During the second and third centuries, there were controversies over the nature of Christ. So, the church settled these issues by stating that Jesus had both a divine and human nature in the First Council of Nicaea in AD 325. This was followed by the Council of Constantinople, in AD 381. After the second Council, the focus of some was to define: how could the two individual natures of Christ exist in one person?
The third ecumenical church council was called at Ephesus, in 431, for the aim of ending this controversy between the schools of Antioch and Alexandria. Finally, the emperor Justinian, persuaded that the safety of the empire required a settlement of the controversy about the nature of Christ, permanently closed the schools at Antioch and Alexandria, the two hubs of controversy.
At a second Council of Constantinople, in AD 553, the church decided upon the ending of Monophysitism, which went into permanent division and continues to this day in Christian sects such as the Jacobites, the Copts, and the Abyssinians.
The Reformation era found that Protestant church and the Roman Catholic church in ultimate agreement on the Trinity and the nature of Christ. The Nicene Creed was generally approved by both.

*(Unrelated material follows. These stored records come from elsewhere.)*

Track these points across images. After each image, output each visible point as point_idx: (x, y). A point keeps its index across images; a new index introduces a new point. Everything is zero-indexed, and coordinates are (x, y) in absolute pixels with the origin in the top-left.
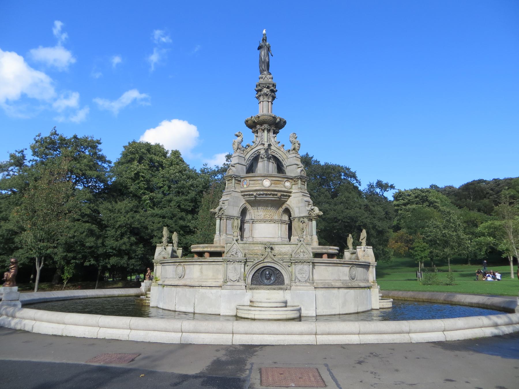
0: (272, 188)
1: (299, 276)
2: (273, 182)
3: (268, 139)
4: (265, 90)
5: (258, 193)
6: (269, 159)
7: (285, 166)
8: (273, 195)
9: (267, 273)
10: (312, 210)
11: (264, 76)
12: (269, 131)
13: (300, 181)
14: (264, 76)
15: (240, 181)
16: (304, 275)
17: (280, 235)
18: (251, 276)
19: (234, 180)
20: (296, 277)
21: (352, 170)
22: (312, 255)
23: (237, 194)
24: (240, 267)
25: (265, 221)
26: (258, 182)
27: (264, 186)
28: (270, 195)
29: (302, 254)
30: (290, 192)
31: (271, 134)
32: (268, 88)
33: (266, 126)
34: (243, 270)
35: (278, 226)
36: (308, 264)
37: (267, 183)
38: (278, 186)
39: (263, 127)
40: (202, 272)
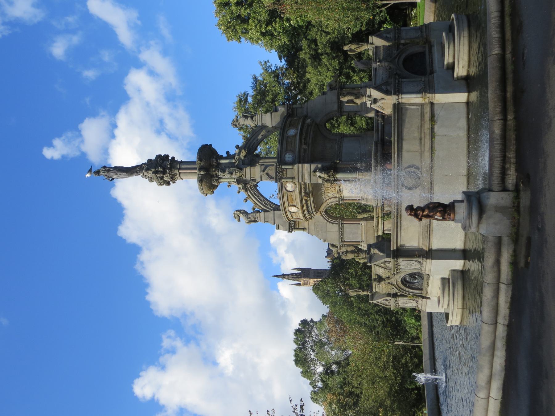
38: (294, 198)
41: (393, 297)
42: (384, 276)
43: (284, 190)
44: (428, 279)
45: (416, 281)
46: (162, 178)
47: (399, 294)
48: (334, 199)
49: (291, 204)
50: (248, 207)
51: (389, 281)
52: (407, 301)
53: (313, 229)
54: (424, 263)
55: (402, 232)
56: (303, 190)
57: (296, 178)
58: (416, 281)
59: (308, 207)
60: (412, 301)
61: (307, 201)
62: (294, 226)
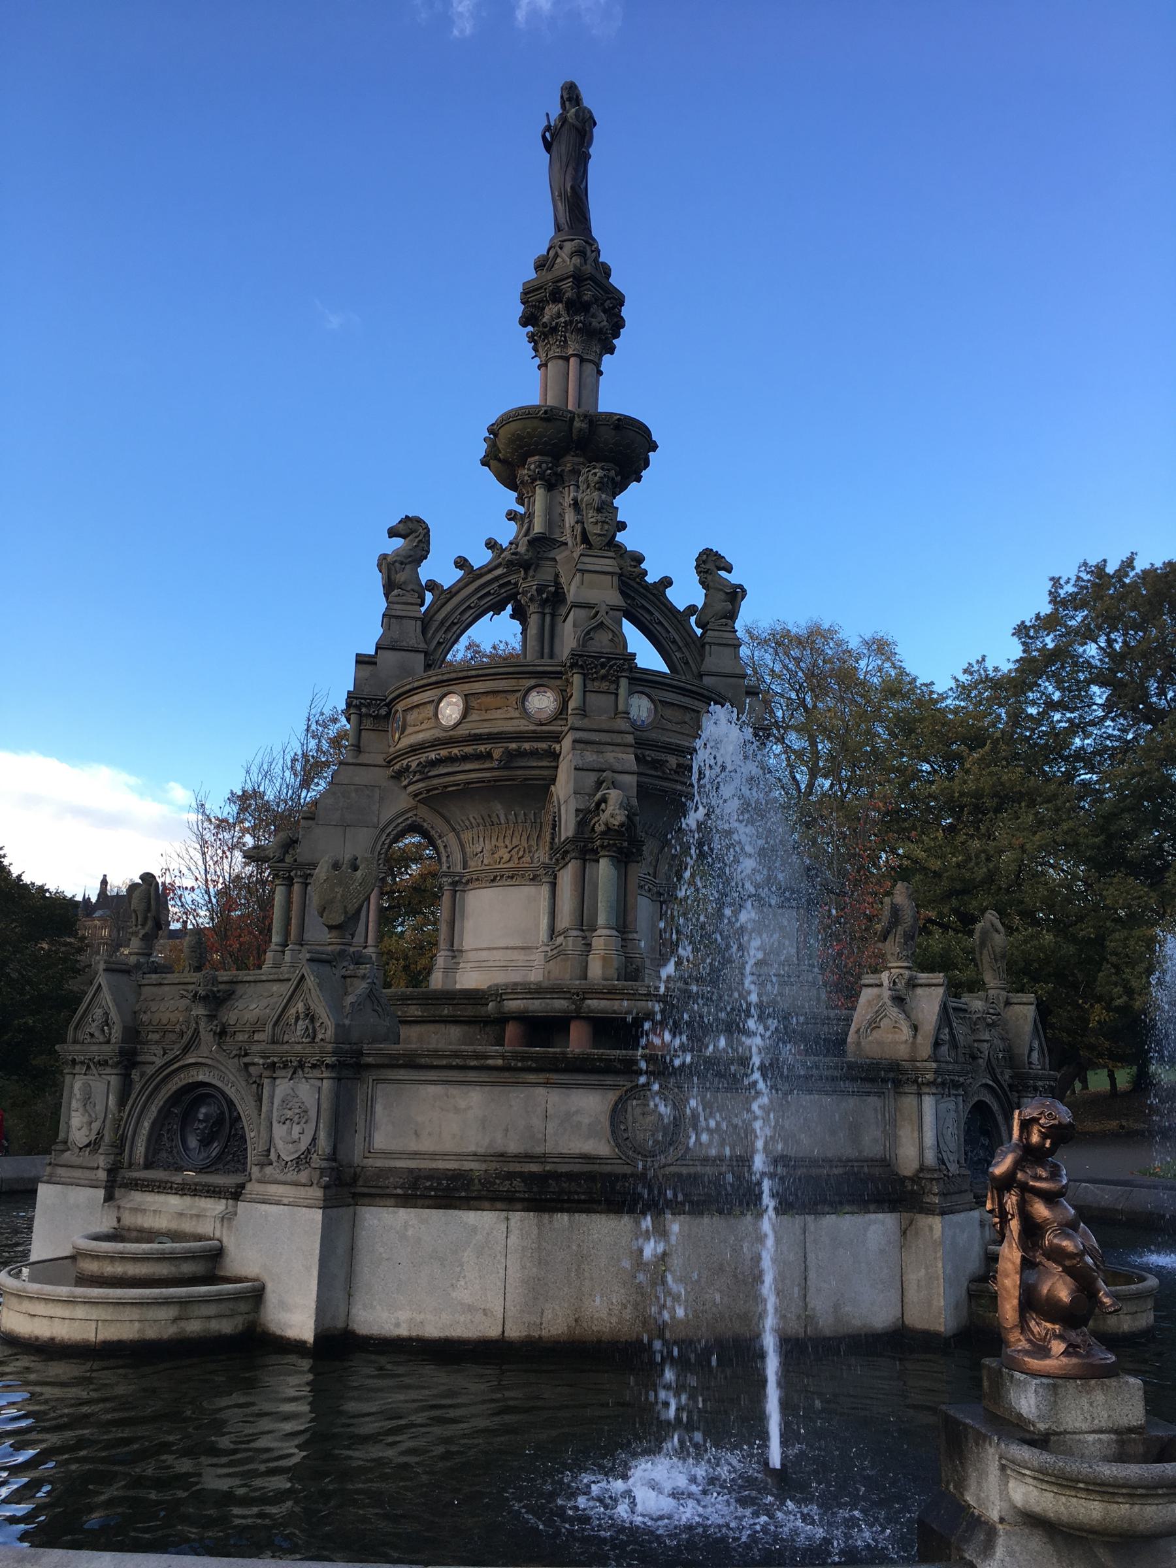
8: (479, 757)
38: (498, 714)
41: (122, 1052)
42: (231, 1016)
43: (532, 682)
44: (213, 1192)
45: (193, 1142)
46: (556, 296)
47: (135, 1075)
48: (457, 856)
49: (474, 703)
50: (438, 569)
51: (206, 1037)
52: (100, 1108)
53: (357, 780)
54: (303, 1176)
55: (439, 1089)
56: (527, 746)
57: (586, 723)
58: (193, 1142)
59: (465, 758)
60: (96, 1126)
61: (479, 757)
62: (368, 715)
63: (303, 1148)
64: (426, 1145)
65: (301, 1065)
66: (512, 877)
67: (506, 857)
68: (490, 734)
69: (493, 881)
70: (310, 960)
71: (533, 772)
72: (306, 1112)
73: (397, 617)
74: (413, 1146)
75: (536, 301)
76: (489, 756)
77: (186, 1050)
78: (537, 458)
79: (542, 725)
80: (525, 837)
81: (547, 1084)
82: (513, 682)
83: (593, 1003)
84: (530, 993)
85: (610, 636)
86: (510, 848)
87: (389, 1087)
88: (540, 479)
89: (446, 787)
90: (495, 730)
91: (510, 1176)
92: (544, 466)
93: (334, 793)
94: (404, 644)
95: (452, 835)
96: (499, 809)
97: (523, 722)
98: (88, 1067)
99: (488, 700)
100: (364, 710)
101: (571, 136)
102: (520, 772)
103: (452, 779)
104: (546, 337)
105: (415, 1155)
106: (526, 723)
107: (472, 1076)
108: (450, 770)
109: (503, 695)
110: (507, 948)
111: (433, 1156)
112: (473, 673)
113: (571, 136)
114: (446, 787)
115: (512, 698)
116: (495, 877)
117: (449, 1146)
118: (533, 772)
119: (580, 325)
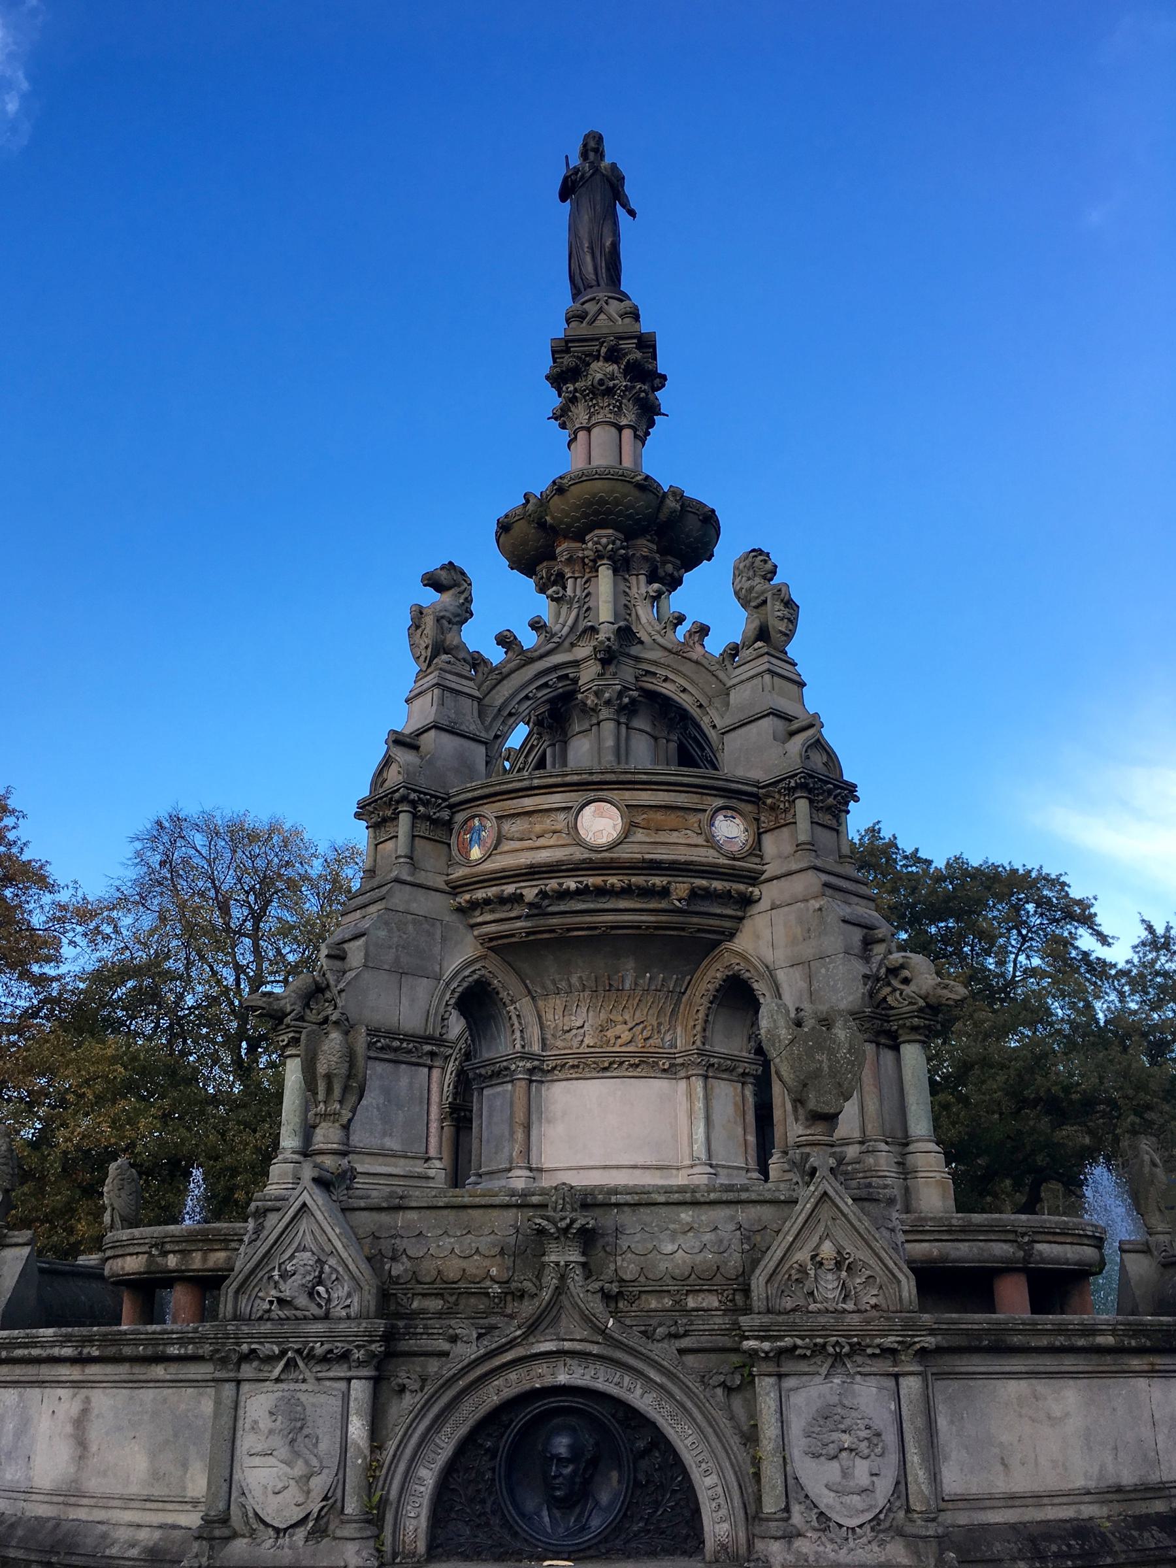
0: (626, 853)
1: (818, 1477)
2: (633, 818)
3: (624, 609)
4: (599, 370)
5: (553, 884)
6: (627, 710)
7: (712, 735)
8: (647, 893)
9: (561, 1445)
10: (893, 971)
11: (591, 308)
12: (622, 567)
13: (802, 806)
14: (591, 308)
15: (448, 825)
16: (861, 1470)
17: (700, 1149)
18: (428, 1476)
19: (404, 820)
20: (792, 1487)
21: (1076, 892)
22: (908, 1287)
23: (425, 904)
24: (340, 1411)
25: (605, 1065)
26: (547, 823)
27: (580, 843)
28: (626, 892)
29: (828, 1286)
30: (754, 878)
31: (640, 587)
32: (613, 356)
33: (603, 537)
34: (357, 1429)
35: (690, 1095)
36: (886, 1366)
37: (600, 824)
38: (674, 837)
39: (589, 548)
40: (81, 1443)
43: (720, 802)
48: (534, 1032)
52: (328, 1445)
53: (414, 907)
56: (717, 885)
59: (626, 892)
60: (319, 1484)
63: (881, 1502)
64: (1020, 1483)
65: (857, 1349)
66: (637, 1066)
67: (626, 1036)
68: (674, 862)
69: (605, 1069)
70: (314, 1180)
71: (711, 922)
72: (878, 1435)
73: (452, 690)
74: (1001, 1485)
75: (583, 352)
76: (665, 892)
77: (533, 1328)
78: (611, 531)
79: (734, 859)
80: (654, 1011)
81: (1152, 1373)
82: (695, 798)
83: (1044, 1249)
84: (948, 1232)
85: (825, 760)
86: (630, 1025)
87: (954, 1385)
88: (609, 558)
89: (569, 930)
90: (682, 858)
91: (1142, 1522)
92: (618, 542)
93: (387, 923)
94: (463, 727)
95: (527, 1000)
96: (628, 971)
97: (711, 852)
98: (291, 1365)
99: (659, 816)
100: (421, 809)
101: (594, 187)
102: (695, 920)
103: (588, 919)
104: (595, 397)
105: (1012, 1500)
106: (716, 854)
107: (1069, 1363)
108: (591, 906)
109: (681, 814)
110: (635, 1167)
111: (1038, 1499)
112: (644, 778)
113: (594, 187)
114: (569, 930)
115: (693, 819)
116: (611, 1063)
117: (1051, 1481)
118: (711, 922)
119: (643, 395)
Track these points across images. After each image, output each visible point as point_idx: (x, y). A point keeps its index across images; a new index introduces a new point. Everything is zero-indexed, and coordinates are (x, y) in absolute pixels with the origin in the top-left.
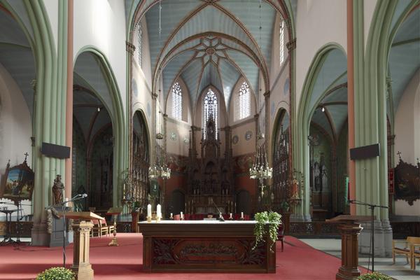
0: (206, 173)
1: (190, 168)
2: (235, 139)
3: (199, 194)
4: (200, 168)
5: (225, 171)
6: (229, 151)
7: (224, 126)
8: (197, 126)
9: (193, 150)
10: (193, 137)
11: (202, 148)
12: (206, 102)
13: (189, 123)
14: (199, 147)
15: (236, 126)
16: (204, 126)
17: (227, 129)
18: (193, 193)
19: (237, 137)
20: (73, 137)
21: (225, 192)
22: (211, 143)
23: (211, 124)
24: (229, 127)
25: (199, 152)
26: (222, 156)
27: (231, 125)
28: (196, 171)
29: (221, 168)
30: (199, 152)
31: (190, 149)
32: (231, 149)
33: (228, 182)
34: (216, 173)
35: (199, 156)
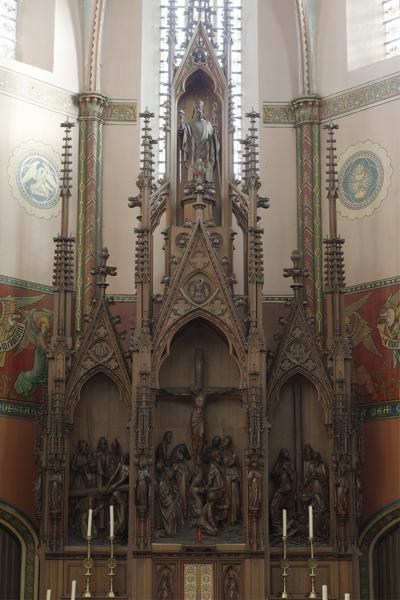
0: (164, 396)
1: (58, 367)
2: (359, 175)
3: (122, 535)
4: (127, 358)
5: (298, 382)
6: (319, 256)
7: (286, 97)
8: (115, 94)
9: (79, 252)
10: (86, 164)
11: (144, 233)
12: (264, 339)
13: (65, 77)
14: (121, 230)
15: (362, 97)
16: (154, 89)
17: (308, 116)
18: (77, 534)
19: (369, 165)
20: (259, 7)
21: (298, 521)
22: (201, 198)
23: (199, 85)
24: (317, 103)
25: (124, 258)
26: (276, 284)
27: (329, 88)
28: (100, 378)
29: (272, 358)
30: (124, 258)
31: (63, 241)
32: (336, 242)
33: (318, 460)
34: (232, 395)
35: (123, 284)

Luther taught a shared exchange of characteristics between the two natures, so that what was distinctive of each became common to both.
Everything human in Christ was seized by the divine nature, and humanity acknowledged what belonged to the divine nature. The Reformed churches stressed the communion of the divine and the human in Christ.
Two minor Reformation groups diverged from the Nicene position. The first of these was the Socinians, who believe in the basic Monarchian idea that a divine Trinity is unthinkable. Modern Unitarianism preserves this concept.
The second group was the Arminians, who adopted a view alike, in some aspects, to that of certain earlier sects, that the Son is secondary and lesser than the Father. This view is likewise echoed by numerous Christian sects in our present day.